According to the Google Blog, Google decided to launch the browser because they “believe [they] can add value for users and, at the same time, help drive innovation on the web.” Google also launched a comic book to highlight the features of Google Chrome as well as educate the general public on the philosophies behind the design of the application.

I’m all for a browser that will release IE’s chokehold on the browser market, but this move gives Mozilla and Opera the impetus to really come up with nice value added features in order to keep their market share. Google will be happy to launch the product in Beta then gradually lure users into their fold, while creating improvements on Google Chrome of course. From my analysis, the biggest eventual losers of market share will be Internet Explorer and Firefox.
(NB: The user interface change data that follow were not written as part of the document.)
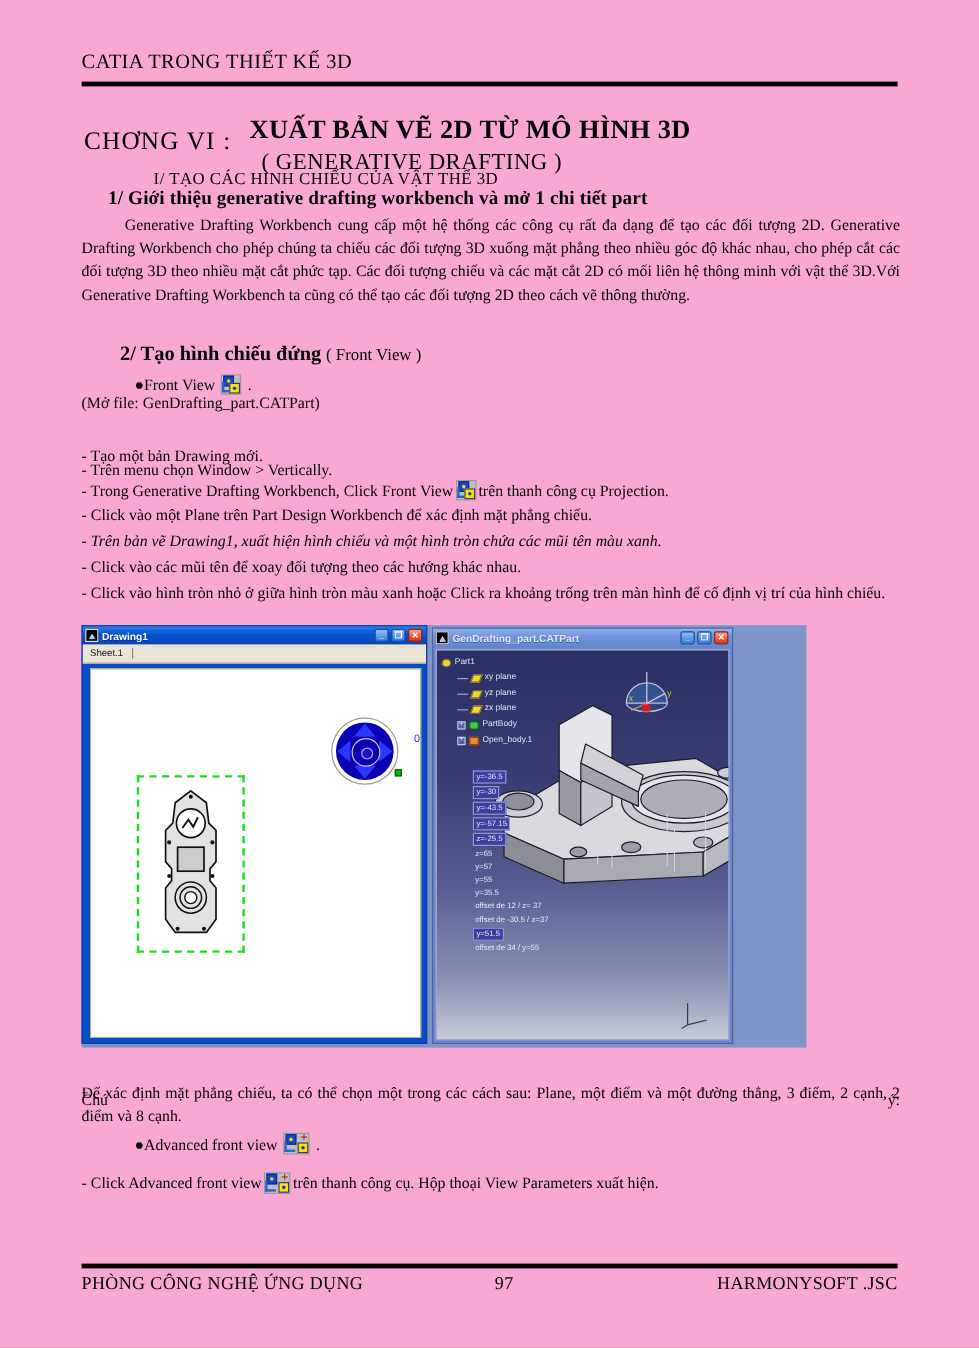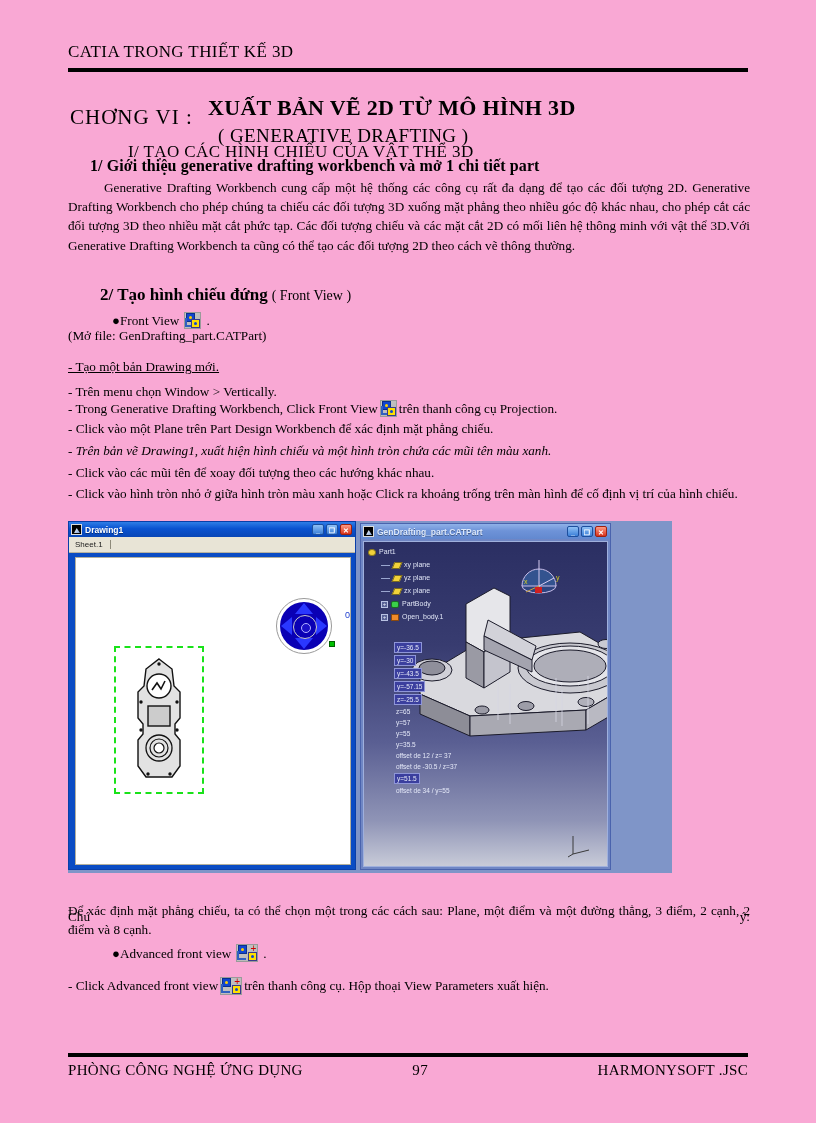--- a/index.html
+++ b/index.html
@@ -58,21 +58,21 @@
   }
   .chap-sub {
     left: 218px;
     top: 125px;
     font-size: 19px;
     letter-spacing: 0.4px;
   }
   .sec-roman {
     left: 128px;
     top: 142px;
-    font-size: 17px;
+    font-size: 14px;
     letter-spacing: 0.4px;
   }
   .sec-one {
     left: 90px;
     top: 157px;
     font-size: 16px;
     font-weight: bold;
     letter-spacing: 0.1px;
   }
   
@@ -557,21 +557,21 @@
     <span>●Front View</span>
     <span class="cat-icon">
       <span class="sq-blue"></span>
         <span class="arrow"></span>
         <span class="sq-yellow"></span>
     </span>
     <span>.</span>
   </div>
 
   <div class="txtline" style="top:327px;">(Mở file:  GenDrafting_part.CATPart)</div>
-  <div class="txtline" style="top:358px;text-decoration:underline;">- Tạo một bản Drawing  mới.</div>
+  <div class="txtline" style="top:371px;">- Tạo một bản Drawing  mới.</div>
   <div class="txtline" style="top:383px;">- Trên menu chọn Window &gt; Vertically.</div>
 
   <div class="flowline" style="top:399px;">
     <span>- Trong Generative  Drafting  Workbench,  Click Front View</span>
     <span class="cat-icon">
       <span class="sq-blue"></span>
         <span class="arrow"></span>
         <span class="sq-yellow"></span>
     </span>
     <span>trên thanh công cụ Projection.</span>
Mozilla Ubiquity: Hacking the Web User Experience

Mozilla Labs announced the alpha prototype launch of Ubiquity, a plugin that essentially adds some depth to the user experience in using the web. Here’s the video of the demo for Mozilla Labs’ Ubiquity:

Ubiquity for Firefox from Aza Raskin on Vimeo.

If you watched the video, you see that the Mozilla firefox plugin is introducing a novel way of interacting with Web 2.0 applications. It links together a pseudo-programming langauge based on natural human language in creating little mashups in your email, calendar, or even with Twitter and Wikipedia.
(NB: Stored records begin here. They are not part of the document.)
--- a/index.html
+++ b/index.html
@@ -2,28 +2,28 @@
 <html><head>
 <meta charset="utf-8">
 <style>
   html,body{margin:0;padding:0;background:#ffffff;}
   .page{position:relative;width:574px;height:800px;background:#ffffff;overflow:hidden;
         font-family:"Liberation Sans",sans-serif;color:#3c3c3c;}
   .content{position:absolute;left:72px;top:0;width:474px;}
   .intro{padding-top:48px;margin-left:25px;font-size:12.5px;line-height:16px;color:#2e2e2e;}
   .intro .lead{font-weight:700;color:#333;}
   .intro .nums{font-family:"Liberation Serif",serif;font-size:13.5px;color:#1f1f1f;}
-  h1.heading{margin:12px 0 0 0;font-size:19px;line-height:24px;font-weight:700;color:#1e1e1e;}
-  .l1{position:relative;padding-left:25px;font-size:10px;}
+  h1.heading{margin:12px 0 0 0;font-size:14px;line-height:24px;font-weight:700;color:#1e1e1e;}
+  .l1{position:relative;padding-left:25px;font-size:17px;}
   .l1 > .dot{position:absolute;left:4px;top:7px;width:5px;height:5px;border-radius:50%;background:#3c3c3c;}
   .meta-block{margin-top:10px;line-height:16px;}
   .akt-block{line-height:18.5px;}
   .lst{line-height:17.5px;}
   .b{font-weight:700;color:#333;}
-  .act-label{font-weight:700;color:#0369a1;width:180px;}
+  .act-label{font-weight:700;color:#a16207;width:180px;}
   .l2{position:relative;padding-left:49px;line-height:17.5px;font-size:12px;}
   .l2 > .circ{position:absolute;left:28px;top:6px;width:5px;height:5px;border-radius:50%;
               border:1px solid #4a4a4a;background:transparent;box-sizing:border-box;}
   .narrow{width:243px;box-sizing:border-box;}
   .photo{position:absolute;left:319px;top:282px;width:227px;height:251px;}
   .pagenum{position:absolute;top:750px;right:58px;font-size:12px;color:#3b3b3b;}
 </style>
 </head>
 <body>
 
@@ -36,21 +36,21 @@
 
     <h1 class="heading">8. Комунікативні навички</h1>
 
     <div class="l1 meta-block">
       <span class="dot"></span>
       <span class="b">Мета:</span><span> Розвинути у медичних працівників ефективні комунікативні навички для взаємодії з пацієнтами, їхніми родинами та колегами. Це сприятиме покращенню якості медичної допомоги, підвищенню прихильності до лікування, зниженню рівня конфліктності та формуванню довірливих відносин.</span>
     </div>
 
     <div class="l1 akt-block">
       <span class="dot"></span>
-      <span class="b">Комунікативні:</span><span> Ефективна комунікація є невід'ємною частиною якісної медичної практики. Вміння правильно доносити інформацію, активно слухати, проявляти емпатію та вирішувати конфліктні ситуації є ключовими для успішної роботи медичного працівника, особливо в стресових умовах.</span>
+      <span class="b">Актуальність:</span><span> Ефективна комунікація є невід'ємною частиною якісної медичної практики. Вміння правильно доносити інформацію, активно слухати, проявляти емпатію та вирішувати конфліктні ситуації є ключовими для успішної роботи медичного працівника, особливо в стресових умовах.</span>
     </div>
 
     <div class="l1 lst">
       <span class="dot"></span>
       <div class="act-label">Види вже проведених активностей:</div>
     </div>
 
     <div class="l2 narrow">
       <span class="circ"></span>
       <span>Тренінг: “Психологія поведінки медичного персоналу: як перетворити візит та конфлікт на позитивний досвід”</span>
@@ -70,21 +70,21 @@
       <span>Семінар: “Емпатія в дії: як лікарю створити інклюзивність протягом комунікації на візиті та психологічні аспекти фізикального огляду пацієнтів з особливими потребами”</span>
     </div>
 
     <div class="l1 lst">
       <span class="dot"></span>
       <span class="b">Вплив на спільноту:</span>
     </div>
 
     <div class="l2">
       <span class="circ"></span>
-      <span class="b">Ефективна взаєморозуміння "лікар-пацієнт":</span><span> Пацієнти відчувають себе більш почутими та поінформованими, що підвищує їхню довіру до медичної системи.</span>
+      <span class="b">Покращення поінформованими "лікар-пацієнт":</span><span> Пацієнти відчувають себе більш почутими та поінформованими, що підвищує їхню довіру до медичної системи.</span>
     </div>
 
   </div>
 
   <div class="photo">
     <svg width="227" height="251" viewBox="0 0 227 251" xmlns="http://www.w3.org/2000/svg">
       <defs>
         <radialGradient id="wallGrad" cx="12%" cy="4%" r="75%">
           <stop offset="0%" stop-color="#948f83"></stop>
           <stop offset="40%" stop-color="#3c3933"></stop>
I see the potential of this new way of interaction because it will pave the way for voice commands in browsing. Imagine, if I find something inersting on the web, I could just select the URL utter “Twitter this!” and the url will be converted into a TinyURL URL and, Voila!, that’s my new Twitter status.
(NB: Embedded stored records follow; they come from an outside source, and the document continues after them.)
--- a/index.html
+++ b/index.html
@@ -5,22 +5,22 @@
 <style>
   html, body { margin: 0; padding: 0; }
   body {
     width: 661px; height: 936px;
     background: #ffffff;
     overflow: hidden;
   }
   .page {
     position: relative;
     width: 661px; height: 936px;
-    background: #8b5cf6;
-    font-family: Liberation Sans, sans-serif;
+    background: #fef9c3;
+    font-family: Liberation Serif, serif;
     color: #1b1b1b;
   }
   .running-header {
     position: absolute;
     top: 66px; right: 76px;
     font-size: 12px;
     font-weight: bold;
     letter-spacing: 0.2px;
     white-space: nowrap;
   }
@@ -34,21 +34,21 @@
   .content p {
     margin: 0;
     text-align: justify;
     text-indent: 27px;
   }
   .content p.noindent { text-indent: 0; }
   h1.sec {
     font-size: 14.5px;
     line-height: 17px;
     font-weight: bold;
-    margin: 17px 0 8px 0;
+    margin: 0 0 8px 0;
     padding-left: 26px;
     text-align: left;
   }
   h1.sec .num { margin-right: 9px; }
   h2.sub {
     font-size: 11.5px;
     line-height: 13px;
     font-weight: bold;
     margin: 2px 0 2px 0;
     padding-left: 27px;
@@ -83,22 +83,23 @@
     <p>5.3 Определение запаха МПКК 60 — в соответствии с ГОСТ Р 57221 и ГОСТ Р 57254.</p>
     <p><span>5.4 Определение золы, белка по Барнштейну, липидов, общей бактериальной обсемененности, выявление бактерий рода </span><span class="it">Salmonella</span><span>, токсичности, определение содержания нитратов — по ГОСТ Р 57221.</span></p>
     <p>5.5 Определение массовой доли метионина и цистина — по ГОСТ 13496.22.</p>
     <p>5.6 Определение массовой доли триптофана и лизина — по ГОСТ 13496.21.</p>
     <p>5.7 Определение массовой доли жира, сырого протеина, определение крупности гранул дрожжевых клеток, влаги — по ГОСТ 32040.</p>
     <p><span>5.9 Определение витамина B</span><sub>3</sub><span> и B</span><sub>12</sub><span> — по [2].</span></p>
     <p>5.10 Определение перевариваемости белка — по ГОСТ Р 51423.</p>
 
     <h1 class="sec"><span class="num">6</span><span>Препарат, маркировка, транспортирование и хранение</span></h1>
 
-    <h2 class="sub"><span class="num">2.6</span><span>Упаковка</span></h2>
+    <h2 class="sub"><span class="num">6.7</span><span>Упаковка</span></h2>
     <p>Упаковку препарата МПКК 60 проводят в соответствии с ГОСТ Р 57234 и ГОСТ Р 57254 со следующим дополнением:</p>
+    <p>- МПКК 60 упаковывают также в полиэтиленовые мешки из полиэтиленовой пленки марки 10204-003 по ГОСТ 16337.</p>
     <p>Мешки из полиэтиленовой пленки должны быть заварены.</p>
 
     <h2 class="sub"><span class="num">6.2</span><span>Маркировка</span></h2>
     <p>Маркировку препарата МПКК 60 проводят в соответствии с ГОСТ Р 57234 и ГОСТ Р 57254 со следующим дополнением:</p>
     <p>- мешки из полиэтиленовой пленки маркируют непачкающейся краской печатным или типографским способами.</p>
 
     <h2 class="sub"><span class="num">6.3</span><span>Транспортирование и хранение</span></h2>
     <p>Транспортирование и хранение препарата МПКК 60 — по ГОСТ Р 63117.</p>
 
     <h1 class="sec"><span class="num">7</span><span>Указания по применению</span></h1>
I mentioned before that participation will be a success factor websites, and this plugin will help websites “talk” to the Web 2.0 apps.

Mozilla to help Internet Explorer?

I saw this over at Slashdot (yep, I still visit this site):

An article on Ars Technica reveals Mozilla’s intention to create and release a plugin for Internet Explorer that would allow the often-criticized IE to utilize some of the cooler rendering code developed for Firefox.

I then scoot over to the Ars Technica article to see what was the Mozilla initiative all about. I learn that there’s a project for a plug-in for the Internet Explorer browser that “fixes” the rendering of the oft-maligned browser. The article describes it further:

This Canvas plugin is only the first step toward bringing standards-based web technologies to Internet Explorer. Mozilla is working on a much more ambitious initiative called Screaming Monkey that will make it possible to plug Mozilla’s entire next-generation JavaScript engine directly into Microsoft’s web browser. If these plugins gain widespread acceptance, it will empower web developers and give them the ability to target web standards and not have to compensate as much for Internet Explorer’s broken behavior.

Wow, I really like the sound of that. But from a strategy point of view, why would Mozilla just let users download a plug-in? Will this harm the momentum Mozilla Firefox has gathered in getting market share from Internet explorer?

One More Round: Opera Vs. Firefox

I came upon this post from CNET on a review of Opera 9.5 versus Firefox 3. Pretty interesting if you have been following the browsers’ updates the past month.

I’ve used both browsers and it’s pretty obvious that Firefox pulled out the stops for the jump from Version 2 to Version 3. Opera, while very solid, still offers more of the same from its offering in 9.5. It’salso intersting to note that the author of the CNET review pointed out that browsers are becoming more and more personalized, similar to what is happening to the mobile phone. Yes people do still care about Javascript parsing, web standards and XHTML rendering, but they seem to be more like threshold features nowadays. Issues pertaining to user satisfaction are becoming the new prominent battlefield.